AKP, DEMOKRAT PARTİ’NİN İZİNDE

Yeni “ahlak” kongresi kararı ile Demokrat Parti’nin 1951’de Türkiye Öğretmen Dernekleri Milli Birliği ve Milli Eğitim Bakanlığı işbirliği ile düzenlediği “Ahlak Terbiyesi Kongresi” arasındaki benzerlikler, MEB’in amaçlarını da ortaya koydu. DP’nin “milli ahlakın ihmali ve müşterek bir milliyet idealinin yokluğu” gerekçesiyle eğitim alanındaki dini dönüşüm için düzenlediği kongrede istenilen kararlar alınamamıştı. Ancak 70 yıl önceki tartışmalar AKP iktidarı döneminde yeniden eğitim alanına taşındı. 

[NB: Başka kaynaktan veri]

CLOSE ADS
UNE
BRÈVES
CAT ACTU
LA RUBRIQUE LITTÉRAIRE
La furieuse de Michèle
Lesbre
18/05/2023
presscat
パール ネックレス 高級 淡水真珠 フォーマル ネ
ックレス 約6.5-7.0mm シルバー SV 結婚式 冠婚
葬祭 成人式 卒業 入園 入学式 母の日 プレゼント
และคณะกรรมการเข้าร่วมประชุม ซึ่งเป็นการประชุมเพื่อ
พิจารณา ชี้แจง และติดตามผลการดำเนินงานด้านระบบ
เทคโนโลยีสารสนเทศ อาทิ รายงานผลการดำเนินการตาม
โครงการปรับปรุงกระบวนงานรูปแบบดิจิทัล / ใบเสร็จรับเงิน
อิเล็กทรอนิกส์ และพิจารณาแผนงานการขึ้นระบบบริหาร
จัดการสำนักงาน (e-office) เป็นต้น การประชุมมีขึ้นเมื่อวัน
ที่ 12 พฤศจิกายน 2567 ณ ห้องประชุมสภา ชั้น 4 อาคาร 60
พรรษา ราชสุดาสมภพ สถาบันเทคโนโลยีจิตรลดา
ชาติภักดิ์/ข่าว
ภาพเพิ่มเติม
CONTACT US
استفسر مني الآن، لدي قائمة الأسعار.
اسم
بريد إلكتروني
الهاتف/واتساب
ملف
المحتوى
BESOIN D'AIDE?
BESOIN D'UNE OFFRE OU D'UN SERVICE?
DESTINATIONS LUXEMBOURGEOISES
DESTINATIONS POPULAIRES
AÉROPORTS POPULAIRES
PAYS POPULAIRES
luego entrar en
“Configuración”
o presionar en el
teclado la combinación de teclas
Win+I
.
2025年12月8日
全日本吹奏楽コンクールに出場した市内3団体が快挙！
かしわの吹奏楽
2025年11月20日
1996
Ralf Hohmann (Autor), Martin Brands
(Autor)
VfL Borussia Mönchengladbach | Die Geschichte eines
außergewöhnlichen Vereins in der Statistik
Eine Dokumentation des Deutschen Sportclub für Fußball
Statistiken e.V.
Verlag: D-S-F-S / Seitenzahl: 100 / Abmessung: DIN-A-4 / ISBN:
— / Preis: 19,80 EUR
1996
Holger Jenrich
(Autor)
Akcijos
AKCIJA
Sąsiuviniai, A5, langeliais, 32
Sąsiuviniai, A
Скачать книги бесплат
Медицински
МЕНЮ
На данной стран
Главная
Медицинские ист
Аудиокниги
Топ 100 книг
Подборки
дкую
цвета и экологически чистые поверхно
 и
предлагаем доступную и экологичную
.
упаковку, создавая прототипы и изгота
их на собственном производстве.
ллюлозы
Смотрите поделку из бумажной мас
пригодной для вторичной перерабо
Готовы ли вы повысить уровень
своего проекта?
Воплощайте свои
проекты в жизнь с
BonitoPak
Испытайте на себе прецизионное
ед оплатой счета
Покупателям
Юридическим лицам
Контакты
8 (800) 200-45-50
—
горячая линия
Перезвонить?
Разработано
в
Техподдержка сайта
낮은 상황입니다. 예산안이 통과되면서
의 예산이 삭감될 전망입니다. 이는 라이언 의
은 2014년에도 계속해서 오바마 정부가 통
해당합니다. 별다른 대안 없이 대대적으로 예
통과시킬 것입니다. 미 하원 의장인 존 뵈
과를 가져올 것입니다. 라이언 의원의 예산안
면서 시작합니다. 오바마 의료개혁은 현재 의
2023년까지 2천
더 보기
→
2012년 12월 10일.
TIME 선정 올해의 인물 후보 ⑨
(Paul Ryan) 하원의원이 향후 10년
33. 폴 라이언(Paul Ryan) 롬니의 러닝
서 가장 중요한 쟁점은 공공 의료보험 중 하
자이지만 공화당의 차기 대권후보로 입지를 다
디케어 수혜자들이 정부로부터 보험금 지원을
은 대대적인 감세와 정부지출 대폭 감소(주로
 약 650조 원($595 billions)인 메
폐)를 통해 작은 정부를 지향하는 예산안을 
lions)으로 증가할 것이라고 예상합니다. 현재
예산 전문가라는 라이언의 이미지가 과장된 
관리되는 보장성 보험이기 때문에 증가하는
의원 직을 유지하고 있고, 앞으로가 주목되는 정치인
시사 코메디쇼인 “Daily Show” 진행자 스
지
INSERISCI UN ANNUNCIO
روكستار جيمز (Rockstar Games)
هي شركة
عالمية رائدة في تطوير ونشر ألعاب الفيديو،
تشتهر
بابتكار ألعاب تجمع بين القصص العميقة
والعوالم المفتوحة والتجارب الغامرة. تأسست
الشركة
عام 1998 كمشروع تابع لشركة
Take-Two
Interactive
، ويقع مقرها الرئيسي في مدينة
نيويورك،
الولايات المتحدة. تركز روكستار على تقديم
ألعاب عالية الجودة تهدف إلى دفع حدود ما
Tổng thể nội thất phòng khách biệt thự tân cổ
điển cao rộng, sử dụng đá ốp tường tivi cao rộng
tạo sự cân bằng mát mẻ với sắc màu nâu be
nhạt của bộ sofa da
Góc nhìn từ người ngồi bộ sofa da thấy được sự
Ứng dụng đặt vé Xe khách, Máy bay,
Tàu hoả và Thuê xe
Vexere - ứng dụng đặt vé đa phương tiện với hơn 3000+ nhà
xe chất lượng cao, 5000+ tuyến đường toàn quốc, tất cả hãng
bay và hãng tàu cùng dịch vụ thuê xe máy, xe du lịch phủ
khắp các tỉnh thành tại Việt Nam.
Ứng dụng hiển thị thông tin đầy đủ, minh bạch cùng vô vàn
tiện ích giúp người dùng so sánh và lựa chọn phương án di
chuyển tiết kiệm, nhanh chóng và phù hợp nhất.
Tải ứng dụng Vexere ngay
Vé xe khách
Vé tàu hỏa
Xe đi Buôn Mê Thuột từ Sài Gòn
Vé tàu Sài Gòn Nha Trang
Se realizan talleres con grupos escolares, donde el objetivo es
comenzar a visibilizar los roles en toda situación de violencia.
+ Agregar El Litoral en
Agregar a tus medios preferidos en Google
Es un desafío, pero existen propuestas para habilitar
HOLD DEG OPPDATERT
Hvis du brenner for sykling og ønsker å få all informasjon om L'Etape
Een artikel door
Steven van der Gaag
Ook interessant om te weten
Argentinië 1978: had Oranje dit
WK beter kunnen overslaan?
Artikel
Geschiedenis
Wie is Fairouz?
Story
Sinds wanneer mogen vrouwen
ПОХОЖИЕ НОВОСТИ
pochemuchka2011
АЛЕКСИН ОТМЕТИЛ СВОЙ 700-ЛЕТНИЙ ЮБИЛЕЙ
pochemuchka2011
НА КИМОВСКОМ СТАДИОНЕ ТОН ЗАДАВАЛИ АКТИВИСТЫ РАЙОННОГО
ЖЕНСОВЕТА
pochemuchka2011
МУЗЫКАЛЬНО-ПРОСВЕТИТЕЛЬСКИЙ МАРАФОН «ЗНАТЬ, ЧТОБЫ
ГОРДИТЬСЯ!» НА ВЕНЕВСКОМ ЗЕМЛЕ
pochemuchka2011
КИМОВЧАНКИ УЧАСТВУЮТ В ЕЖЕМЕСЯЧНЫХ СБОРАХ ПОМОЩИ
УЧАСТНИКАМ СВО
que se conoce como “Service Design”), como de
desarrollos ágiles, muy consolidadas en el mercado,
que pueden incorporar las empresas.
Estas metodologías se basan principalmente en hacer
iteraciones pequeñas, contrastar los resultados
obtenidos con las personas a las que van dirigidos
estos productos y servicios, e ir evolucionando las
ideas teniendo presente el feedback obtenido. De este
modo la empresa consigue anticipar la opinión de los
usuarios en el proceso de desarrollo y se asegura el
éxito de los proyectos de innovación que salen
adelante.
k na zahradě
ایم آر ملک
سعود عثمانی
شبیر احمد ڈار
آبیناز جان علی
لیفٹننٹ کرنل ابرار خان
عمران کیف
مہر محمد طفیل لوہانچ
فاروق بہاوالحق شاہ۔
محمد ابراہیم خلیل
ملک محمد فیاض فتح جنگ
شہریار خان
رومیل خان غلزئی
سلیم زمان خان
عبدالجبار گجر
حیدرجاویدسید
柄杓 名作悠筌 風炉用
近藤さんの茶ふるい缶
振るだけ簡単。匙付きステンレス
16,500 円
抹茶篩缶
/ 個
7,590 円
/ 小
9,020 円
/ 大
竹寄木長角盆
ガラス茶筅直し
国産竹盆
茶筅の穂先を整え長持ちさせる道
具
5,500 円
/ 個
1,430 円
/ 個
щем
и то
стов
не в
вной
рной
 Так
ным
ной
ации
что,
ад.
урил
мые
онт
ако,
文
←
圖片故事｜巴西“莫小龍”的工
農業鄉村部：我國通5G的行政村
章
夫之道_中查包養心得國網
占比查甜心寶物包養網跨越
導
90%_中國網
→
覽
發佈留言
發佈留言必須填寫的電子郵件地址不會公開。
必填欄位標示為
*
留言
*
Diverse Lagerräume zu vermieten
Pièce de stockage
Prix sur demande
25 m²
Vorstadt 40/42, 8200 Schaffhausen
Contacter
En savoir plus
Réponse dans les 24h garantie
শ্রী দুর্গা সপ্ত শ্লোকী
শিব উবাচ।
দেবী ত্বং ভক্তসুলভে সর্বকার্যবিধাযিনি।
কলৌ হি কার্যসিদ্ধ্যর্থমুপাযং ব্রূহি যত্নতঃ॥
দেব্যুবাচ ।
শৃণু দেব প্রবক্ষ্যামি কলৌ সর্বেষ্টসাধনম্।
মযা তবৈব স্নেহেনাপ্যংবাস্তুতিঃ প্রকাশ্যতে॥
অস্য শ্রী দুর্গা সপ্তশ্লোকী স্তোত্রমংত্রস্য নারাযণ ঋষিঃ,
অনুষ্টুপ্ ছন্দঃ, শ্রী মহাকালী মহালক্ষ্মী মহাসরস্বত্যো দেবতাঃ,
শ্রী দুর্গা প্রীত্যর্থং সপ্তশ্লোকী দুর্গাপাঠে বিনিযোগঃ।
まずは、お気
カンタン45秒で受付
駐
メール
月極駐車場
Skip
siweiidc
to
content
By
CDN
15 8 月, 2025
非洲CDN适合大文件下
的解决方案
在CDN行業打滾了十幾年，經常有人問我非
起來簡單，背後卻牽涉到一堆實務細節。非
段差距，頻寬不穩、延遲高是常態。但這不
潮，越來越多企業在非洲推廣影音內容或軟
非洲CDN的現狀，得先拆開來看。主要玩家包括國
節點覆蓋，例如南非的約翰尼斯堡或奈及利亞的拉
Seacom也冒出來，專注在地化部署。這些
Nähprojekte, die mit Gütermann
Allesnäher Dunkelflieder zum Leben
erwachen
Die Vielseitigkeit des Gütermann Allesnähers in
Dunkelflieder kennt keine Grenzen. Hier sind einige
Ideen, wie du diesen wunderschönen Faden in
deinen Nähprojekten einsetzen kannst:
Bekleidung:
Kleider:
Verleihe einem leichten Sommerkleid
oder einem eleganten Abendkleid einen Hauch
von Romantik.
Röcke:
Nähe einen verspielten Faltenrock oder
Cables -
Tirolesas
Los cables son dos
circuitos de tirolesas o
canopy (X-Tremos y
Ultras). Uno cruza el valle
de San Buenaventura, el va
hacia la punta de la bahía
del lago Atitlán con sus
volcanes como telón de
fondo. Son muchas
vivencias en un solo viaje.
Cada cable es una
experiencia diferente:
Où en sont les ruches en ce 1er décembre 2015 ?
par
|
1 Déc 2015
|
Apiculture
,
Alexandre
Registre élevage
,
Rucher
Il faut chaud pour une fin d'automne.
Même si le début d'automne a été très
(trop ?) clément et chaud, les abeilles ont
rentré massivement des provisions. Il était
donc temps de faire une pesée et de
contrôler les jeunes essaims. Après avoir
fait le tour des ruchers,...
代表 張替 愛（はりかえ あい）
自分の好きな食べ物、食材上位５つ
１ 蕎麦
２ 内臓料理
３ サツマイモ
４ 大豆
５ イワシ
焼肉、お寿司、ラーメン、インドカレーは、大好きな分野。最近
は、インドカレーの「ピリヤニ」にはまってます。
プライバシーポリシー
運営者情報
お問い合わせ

AKP’nin günümüze taşıdığı tartışmalara benzer şekilde, 1951’deki kongrede bazı delegeler tarafından, “Türk ananesinin kadınla erkeğin bir arada okumasına müsaade etmediği”, “medeniyetin plajlarda olmadığı, tesettüre yer verilmesi, kadının kafes arkasında ve örtü altında daha namuslu ve ahlaklı olduğu” ifade edilerek, ilkokuldan sonra kız ve erkek öğrencilerin birlikte okumasının engellenmesi için karma eğitimin kaldırılması gerekliliği savunulmuştu.19 Mayıs Gençlik ve Spor Bayramı ile diğer resmi bayramlara kız öğrencilerin şortla katılmasının ahlakı bozduğu belirtilerek eşofman giymeleri gerektiği, okullardaki disiplin cezalarının arttırılması gerekliliği ve öğretmen atamaları da tartışmalar arasında yer almıştı. Kongrede, AKP’nin üniversitelerdeki dönüşümünü anımsatır şekilde “üniversitenin yabancı ideolojilerin benimsenmesi için müsait bir zemin olduğu, bazı profesörlerin zararlı ideolojileri izahtan men edilmeleri gerektiği” ve “üniversitenin milliyetçilik esaslarıyla kayıt altında bulundurulmaları gerektiği” savunularak üniversite özerkliğinin kaldırılması da talep edilmişti. İlkokul ile ortaokulların son sınıflarına “ameli ahlak”, liselerin son sınıfına da “nazari ahlak” derslerinin konulması, okullarda ahlak için dini içerikli derslerin artırılması da kongre tartışmaları arasında yer almıştı. Ancak bütün bu maddeler büyük oyçokluğuyla reddedilmişti.